• [WORK INSTRUCTIONS]
Every line below that holds the string "JSON" should be copied.

- Opening Delimiter -

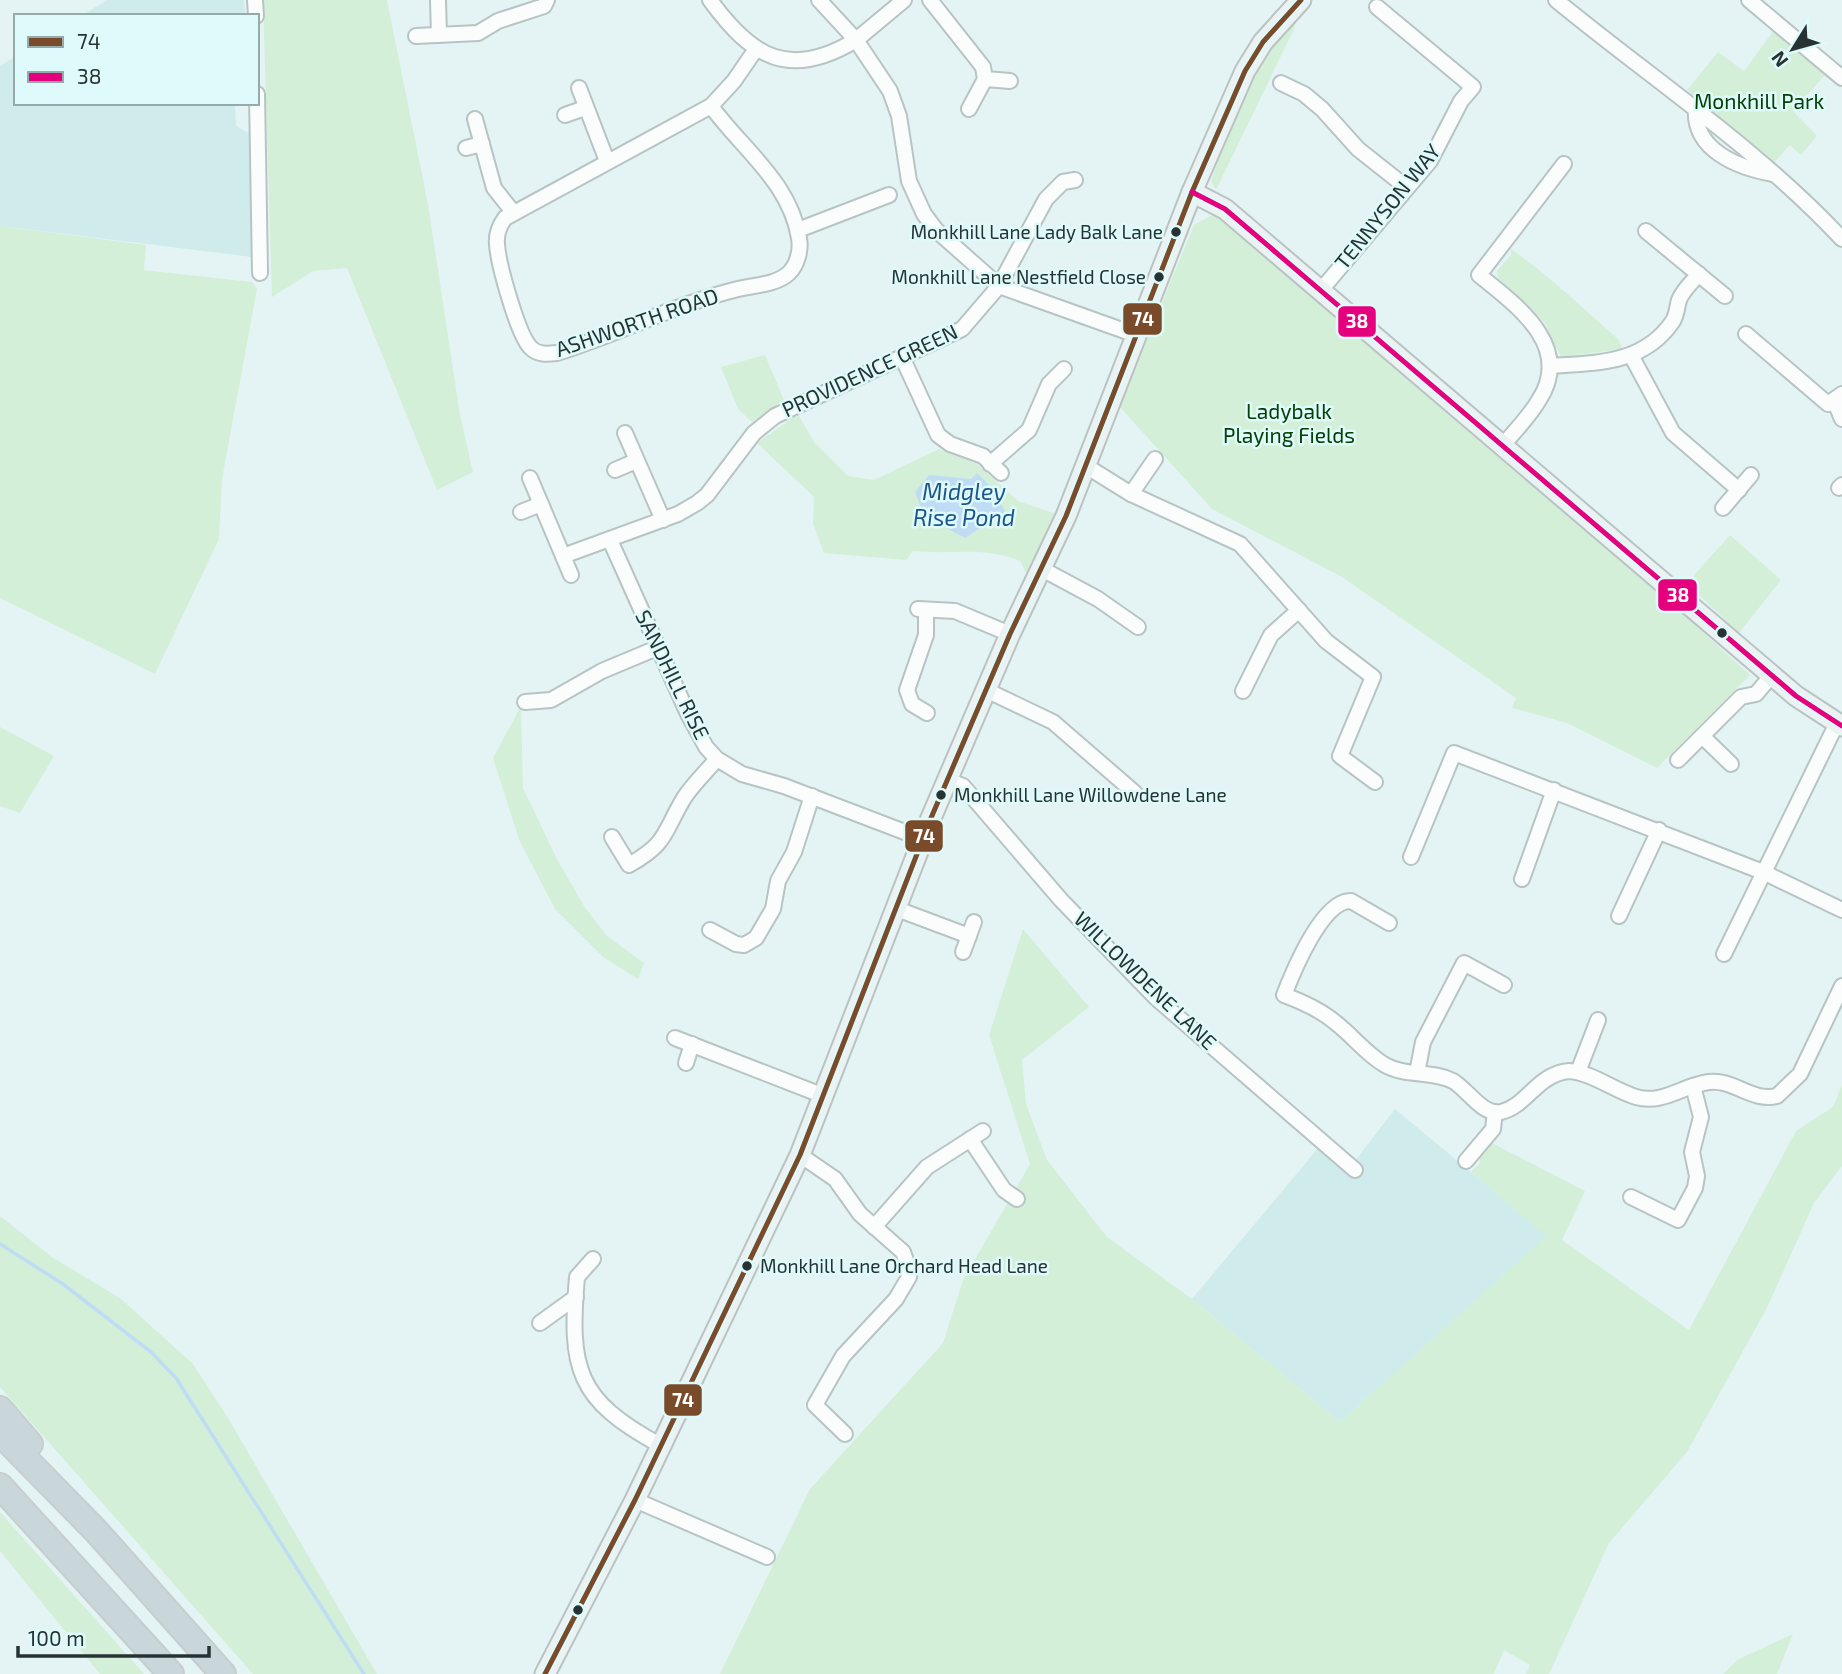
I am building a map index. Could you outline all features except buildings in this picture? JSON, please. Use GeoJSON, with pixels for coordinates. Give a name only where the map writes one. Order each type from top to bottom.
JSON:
{"type":"FeatureCollection","features":[{"type":"Feature","properties":{"kind":"highway"},"geometry":{"type":"LineString","coordinates":[[0,1409],[96,1531]]}},
{"type":"Feature","properties":{"kind":"highway"},"geometry":{"type":"LineString","coordinates":[[0,1433],[96,1531],[223,1674]]}},
{"type":"Feature","properties":{"kind":"highway"},"geometry":{"type":"LineString","coordinates":[[0,1486],[171,1674]]}},
{"type":"Feature","properties":{"kind":"street"},"geometry":{"type":"LineString","coordinates":[[438,0],[439,35]]}},
{"type":"Feature","properties":{"kind":"street"},"geometry":{"type":"LineString","coordinates":[[416,36],[478,33],[498,21],[544,6],[547,0]]}},
{"type":"Feature","properties":{"kind":"street"},"geometry":{"type":"LineString","coordinates":[[710,0],[740,38],[756,49],[772,56],[803,59],[835,53],[856,40],[904,0]]}},
{"type":"Feature","properties":{"kind":"street"},"geometry":{"type":"LineString","coordinates":[[819,0],[856,40],[890,91],[899,116],[909,181],[924,214],[963,257],[999,286],[1136,335]]}},
{"type":"Feature","properties":{"kind":"street"},"geometry":{"type":"LineString","coordinates":[[930,0],[977,56],[985,79],[969,109]]}},
{"type":"Feature","properties":{"kind":"street"},"geometry":{"type":"LineString","coordinates":[[550,1672],[800,1155],[923,839],[1010,634],[1042,569],[1086,466],[1192,192],[1245,71],[1263,41],[1301,0]]}},
{"type":"Feature","properties":{"kind":"street"},"geometry":{"type":"LineString","coordinates":[[1556,0],[1696,107],[1775,175],[1842,239]]}},
{"type":"Feature","properties":{"kind":"street"},"geometry":{"type":"LineString","coordinates":[[1749,0],[1842,78]]}},
{"type":"Feature","properties":{"kind":"street","name":"TENNYSON WAY"},"geometry":{"type":"LineString","coordinates":[[1321,290],[1440,148],[1461,101],[1473,87],[1377,7]]}},
{"type":"Feature","properties":{"kind":"street"},"geometry":{"type":"LineString","coordinates":[[475,119],[494,188],[513,212],[711,106],[734,81],[756,49]]}},
{"type":"Feature","properties":{"kind":"street"},"geometry":{"type":"LineString","coordinates":[[985,79],[1010,81]]}},
{"type":"Feature","properties":{"kind":"street"},"geometry":{"type":"LineString","coordinates":[[1281,83],[1304,94],[1322,109],[1358,149],[1406,187]]}},
{"type":"Feature","properties":{"kind":"street"},"geometry":{"type":"LineString","coordinates":[[579,88],[607,161]]}},
{"type":"Feature","properties":{"kind":"street"},"geometry":{"type":"LineString","coordinates":[[257,105],[260,273]]}},
{"type":"Feature","properties":{"kind":"street"},"geometry":{"type":"LineString","coordinates":[[711,106],[774,179],[797,230],[889,195]]}},
{"type":"Feature","properties":{"kind":"street"},"geometry":{"type":"LineString","coordinates":[[565,115],[585,108]]}},
{"type":"Feature","properties":{"kind":"street"},"geometry":{"type":"LineString","coordinates":[[466,148],[482,144]]}},
{"type":"Feature","properties":{"kind":"street"},"geometry":{"type":"LineString","coordinates":[[1502,446],[1540,400],[1550,366],[1541,333],[1528,316],[1479,275],[1564,164]]}},
{"type":"Feature","properties":{"kind":"street","name":"PROVIDENCE GREEN"},"geometry":{"type":"LineString","coordinates":[[563,556],[663,520],[707,495],[754,433],[770,419],[961,329],[999,286],[1046,199],[1063,182],[1075,180]]}},
{"type":"Feature","properties":{"kind":"street"},"geometry":{"type":"LineString","coordinates":[[1192,192],[1225,209],[1811,708],[1840,725],[1763,872],[1724,954]]}},
{"type":"Feature","properties":{"kind":"street","name":"ASHWORTH ROAD"},"geometry":{"type":"LineString","coordinates":[[513,212],[500,225],[497,244],[519,330],[524,341],[538,353],[556,353],[727,292],[780,278],[789,273],[799,252],[797,230]]}},
{"type":"Feature","properties":{"kind":"street"},"geometry":{"type":"LineString","coordinates":[[1646,231],[1725,296]]}},
{"type":"Feature","properties":{"kind":"street"},"geometry":{"type":"LineString","coordinates":[[1550,366],[1632,357],[1645,349],[1670,324],[1681,296],[1699,274]]}},
{"type":"Feature","properties":{"kind":"street"},"geometry":{"type":"LineString","coordinates":[[1746,334],[1828,404],[1838,397],[1842,419]]}},
{"type":"Feature","properties":{"kind":"street"},"geometry":{"type":"LineString","coordinates":[[902,357],[938,435],[950,444],[983,456],[996,469],[1029,429],[1049,384],[1064,369]]}},
{"type":"Feature","properties":{"kind":"street"},"geometry":{"type":"LineString","coordinates":[[1632,357],[1673,433],[1739,490]]}},
{"type":"Feature","properties":{"kind":"street"},"geometry":{"type":"LineString","coordinates":[[625,432],[663,520]]}},
{"type":"Feature","properties":{"kind":"street"},"geometry":{"type":"LineString","coordinates":[[1131,494],[1155,459]]}},
{"type":"Feature","properties":{"kind":"street"},"geometry":{"type":"LineString","coordinates":[[615,470],[636,461]]}},
{"type":"Feature","properties":{"kind":"street"},"geometry":{"type":"LineString","coordinates":[[1086,466],[1131,494],[1240,544],[1326,640],[1373,677],[1340,756],[1375,782]]}},
{"type":"Feature","properties":{"kind":"street"},"geometry":{"type":"LineString","coordinates":[[1723,508],[1751,475]]}},
{"type":"Feature","properties":{"kind":"street"},"geometry":{"type":"LineString","coordinates":[[530,478],[571,575]]}},
{"type":"Feature","properties":{"kind":"street"},"geometry":{"type":"LineString","coordinates":[[521,512],[541,504]]}},
{"type":"Feature","properties":{"kind":"street","name":"SANDHILL RISE"},"geometry":{"type":"LineString","coordinates":[[610,540],[698,735],[717,759],[742,774],[812,796],[923,839]]}},
{"type":"Feature","properties":{"kind":"street"},"geometry":{"type":"LineString","coordinates":[[1042,569],[1098,599],[1138,627]]}},
{"type":"Feature","properties":{"kind":"street"},"geometry":{"type":"LineString","coordinates":[[927,713],[912,704],[907,690],[926,635],[921,609],[955,611],[1010,634]]}},
{"type":"Feature","properties":{"kind":"street"},"geometry":{"type":"LineString","coordinates":[[1243,691],[1271,635],[1299,610]]}},
{"type":"Feature","properties":{"kind":"street"},"geometry":{"type":"LineString","coordinates":[[525,702],[551,700],[602,671],[657,648]]}},
{"type":"Feature","properties":{"kind":"street"},"geometry":{"type":"LineString","coordinates":[[1678,760],[1741,697],[1756,694],[1772,675]]}},
{"type":"Feature","properties":{"kind":"street"},"geometry":{"type":"LineString","coordinates":[[988,691],[1053,722],[1135,793]]}},
{"type":"Feature","properties":{"kind":"street"},"geometry":{"type":"LineString","coordinates":[[1702,736],[1731,764]]}},
{"type":"Feature","properties":{"kind":"street"},"geometry":{"type":"LineString","coordinates":[[1411,857],[1454,752],[1763,872],[1842,910]]}},
{"type":"Feature","properties":{"kind":"street"},"geometry":{"type":"LineString","coordinates":[[611,837],[629,866],[651,852],[669,831],[684,799],[717,759]]}},
{"type":"Feature","properties":{"kind":"street","name":"WILLOWDENE LANE"},"geometry":{"type":"LineString","coordinates":[[948,780],[963,786],[1061,900],[1156,998],[1355,1170]]}},
{"type":"Feature","properties":{"kind":"street"},"geometry":{"type":"LineString","coordinates":[[1522,879],[1553,790]]}},
{"type":"Feature","properties":{"kind":"street"},"geometry":{"type":"LineString","coordinates":[[710,930],[736,944],[744,945],[756,938],[773,909],[778,881],[794,852],[812,796]]}},
{"type":"Feature","properties":{"kind":"street"},"geometry":{"type":"LineString","coordinates":[[1619,916],[1659,830]]}},
{"type":"Feature","properties":{"kind":"street"},"geometry":{"type":"LineString","coordinates":[[1389,923],[1351,901],[1339,903],[1317,929],[1284,995],[1307,1003],[1334,1021],[1386,1065],[1453,1082],[1488,1110],[1495,1112],[1506,1110],[1535,1086],[1558,1072],[1578,1072],[1637,1097],[1653,1100],[1693,1086],[1717,1082],[1752,1096],[1777,1096],[1800,1074],[1842,986]]}},
{"type":"Feature","properties":{"kind":"street"},"geometry":{"type":"LineString","coordinates":[[897,909],[972,929],[963,952]]}},
{"type":"Feature","properties":{"kind":"street"},"geometry":{"type":"LineString","coordinates":[[1417,1073],[1423,1042],[1464,963],[1504,985]]}},
{"type":"Feature","properties":{"kind":"street"},"geometry":{"type":"LineString","coordinates":[[1578,1072],[1598,1020]]}},
{"type":"Feature","properties":{"kind":"street"},"geometry":{"type":"LineString","coordinates":[[676,1038],[824,1096]]}},
{"type":"Feature","properties":{"kind":"street"},"geometry":{"type":"LineString","coordinates":[[685,1063],[692,1044]]}},
{"type":"Feature","properties":{"kind":"street"},"geometry":{"type":"LineString","coordinates":[[1631,1197],[1678,1220],[1695,1188],[1697,1176],[1692,1152],[1701,1117],[1693,1086]]}},
{"type":"Feature","properties":{"kind":"street"},"geometry":{"type":"LineString","coordinates":[[1466,1161],[1493,1129],[1495,1112]]}},
{"type":"Feature","properties":{"kind":"street"},"geometry":{"type":"LineString","coordinates":[[874,1227],[927,1167],[983,1131]]}},
{"type":"Feature","properties":{"kind":"street"},"geometry":{"type":"LineString","coordinates":[[970,1139],[1004,1190],[1017,1199]]}},
{"type":"Feature","properties":{"kind":"street"},"geometry":{"type":"LineString","coordinates":[[800,1155],[826,1170],[874,1227],[903,1252],[909,1277],[895,1299],[844,1356],[810,1408],[845,1434]]}},
{"type":"Feature","properties":{"kind":"street"},"geometry":{"type":"LineString","coordinates":[[593,1259],[577,1277],[574,1353],[581,1376],[617,1418],[660,1445]]}},
{"type":"Feature","properties":{"kind":"street"},"geometry":{"type":"LineString","coordinates":[[540,1323],[576,1297]]}},
{"type":"Feature","properties":{"kind":"street"},"geometry":{"type":"LineString","coordinates":[[635,1500],[767,1557]]}},
{"type":"Feature","properties":{"kind":"shaded area"},"geometry":{"type":"Polygon","coordinates":[[[107,0],[244,0],[245,14],[84,14],[107,0]]]}},
{"type":"Feature","properties":{"kind":"shaded area"},"geometry":{"type":"Polygon","coordinates":[[[14,57],[14,105],[235,105],[236,126],[249,133],[252,257],[0,226],[0,66],[14,57]]]}},
{"type":"Feature","properties":{"kind":"shaded area"},"geometry":{"type":"Polygon","coordinates":[[[1395,1109],[1548,1236],[1340,1422],[1192,1299],[1324,1141],[1354,1162],[1395,1109]]]}},
{"type":"Feature","properties":{"kind":"green space"},"geometry":{"type":"Polygon","coordinates":[[[263,0],[387,0],[428,204],[460,415],[473,472],[437,490],[347,268],[313,271],[272,297],[263,0]]]}},
{"type":"Feature","properties":{"kind":"green space"},"geometry":{"type":"Polygon","coordinates":[[[1297,19],[1216,190],[1211,181],[1254,77],[1297,19]]]}},
{"type":"Feature","properties":{"kind":"green space","name":"Monkhill Park"},"geometry":{"type":"Polygon","coordinates":[[[1774,30],[1825,75],[1793,111],[1817,136],[1801,155],[1790,145],[1774,163],[1687,90],[1718,52],[1744,71],[1774,30]]]}},
{"type":"Feature","properties":{"kind":"green space","name":"Ladybalk Playing Fields"},"geometry":{"type":"Polygon","coordinates":[[[1214,214],[1665,598],[1750,675],[1657,768],[1567,723],[1512,708],[1516,698],[1342,577],[1212,509],[1119,406],[1194,225],[1214,214]]]}},
{"type":"Feature","properties":{"kind":"green space"},"geometry":{"type":"Polygon","coordinates":[[[0,226],[146,245],[144,270],[252,282],[257,289],[222,479],[219,539],[155,674],[0,598],[0,226]]]}},
{"type":"Feature","properties":{"kind":"green space"},"geometry":{"type":"Polygon","coordinates":[[[1511,249],[1553,281],[1618,339],[1623,349],[1561,357],[1545,323],[1498,278],[1497,271],[1511,255],[1511,249]]]}},
{"type":"Feature","properties":{"kind":"green space"},"geometry":{"type":"Polygon","coordinates":[[[765,355],[784,400],[752,422],[738,409],[721,367],[765,355]]]}},
{"type":"Feature","properties":{"kind":"green space"},"geometry":{"type":"Polygon","coordinates":[[[798,414],[814,442],[848,476],[874,480],[939,449],[977,464],[1018,501],[1056,514],[1026,573],[1020,561],[980,552],[913,551],[906,560],[824,553],[813,523],[814,497],[757,443],[798,414]]]}},
{"type":"Feature","properties":{"kind":"green space"},"geometry":{"type":"Polygon","coordinates":[[[1730,535],[1781,580],[1739,633],[1692,588],[1694,575],[1730,535]]]}},
{"type":"Feature","properties":{"kind":"green space"},"geometry":{"type":"Polygon","coordinates":[[[521,706],[523,788],[557,859],[584,906],[607,936],[644,963],[638,979],[603,957],[555,909],[520,842],[493,758],[521,706]]]}},
{"type":"Feature","properties":{"kind":"green space"},"geometry":{"type":"Polygon","coordinates":[[[0,727],[54,756],[20,813],[0,806],[0,727]]]}},
{"type":"Feature","properties":{"kind":"green space"},"geometry":{"type":"Polygon","coordinates":[[[1023,929],[1089,1007],[1022,1060],[1026,1104],[1047,1160],[1107,1237],[1192,1299],[1340,1422],[1547,1236],[1471,1172],[1480,1163],[1480,1153],[1492,1143],[1585,1191],[1562,1240],[1689,1330],[1796,1131],[1833,1107],[1842,1085],[1842,1166],[1814,1203],[1767,1308],[1687,1452],[1609,1543],[1549,1674],[1526,1674],[1530,1665],[1504,1650],[1494,1674],[720,1674],[810,1489],[943,1343],[963,1280],[1030,1164],[989,1035],[1023,929]]]}},
{"type":"Feature","properties":{"kind":"green space"},"geometry":{"type":"Polygon","coordinates":[[[0,1216],[52,1257],[120,1298],[193,1364],[228,1418],[377,1674],[253,1674],[0,1387],[0,1216]]]}},
{"type":"Feature","properties":{"kind":"green space"},"geometry":{"type":"Polygon","coordinates":[[[0,1512],[144,1674],[100,1674],[0,1551],[0,1512]]]}},
{"type":"Feature","properties":{"kind":"green space"},"geometry":{"type":"Polygon","coordinates":[[[1793,1634],[1777,1674],[1723,1674],[1737,1660],[1793,1634]]]}},
{"type":"Feature","properties":{"kind":"water","name":"Midgley Rise Pond"},"geometry":{"type":"Polygon","coordinates":[[[977,473],[995,491],[1005,512],[965,538],[924,516],[915,492],[929,475],[971,479],[977,473]]]}},
{"type":"Feature","properties":{"kind":"waterway"},"geometry":{"type":"LineString","coordinates":[[0,1244],[63,1284],[151,1352],[176,1378],[364,1674]]}},
{"type":"Feature","properties":{"kind":"transit line","name":"74"},"geometry":{"type":"LineString","coordinates":[[545,1674],[635,1500],[800,1155],[931,818],[1010,634],[1066,516],[1192,192],[1245,71],[1263,42],[1301,0]]}},
{"type":"Feature","properties":{"kind":"transit line","name":"38"},"geometry":{"type":"LineString","coordinates":[[1192,192],[1225,209],[1796,696],[1842,726]]}},
{"type":"Feature","properties":{"kind":"place","name":"Monkhill Lane Lady Balk Lane"},"geometry":{"type":"Point","coordinates":[1176,232]}},
{"type":"Feature","properties":{"kind":"place","name":"Monkhill Lane Nestfield Close"},"geometry":{"type":"Point","coordinates":[1159,277]}},
{"type":"Feature","properties":{"kind":"place","name":"Monkhill Lane Willowdene Lane"},"geometry":{"type":"Point","coordinates":[941,795]}},
{"type":"Feature","properties":{"kind":"place","name":"Monkhill Lane Orchard Head Lane"},"geometry":{"type":"Point","coordinates":[747,1266]}}]}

- Closing Delimiter -

• [SOLUTION]
I am building a map index. Could you outline all features except buildings in this picture? JSON, please. Use GeoJSON, with pixels for coordinates. Give a name only where the map writes one. Order each type from top to bottom.
JSON:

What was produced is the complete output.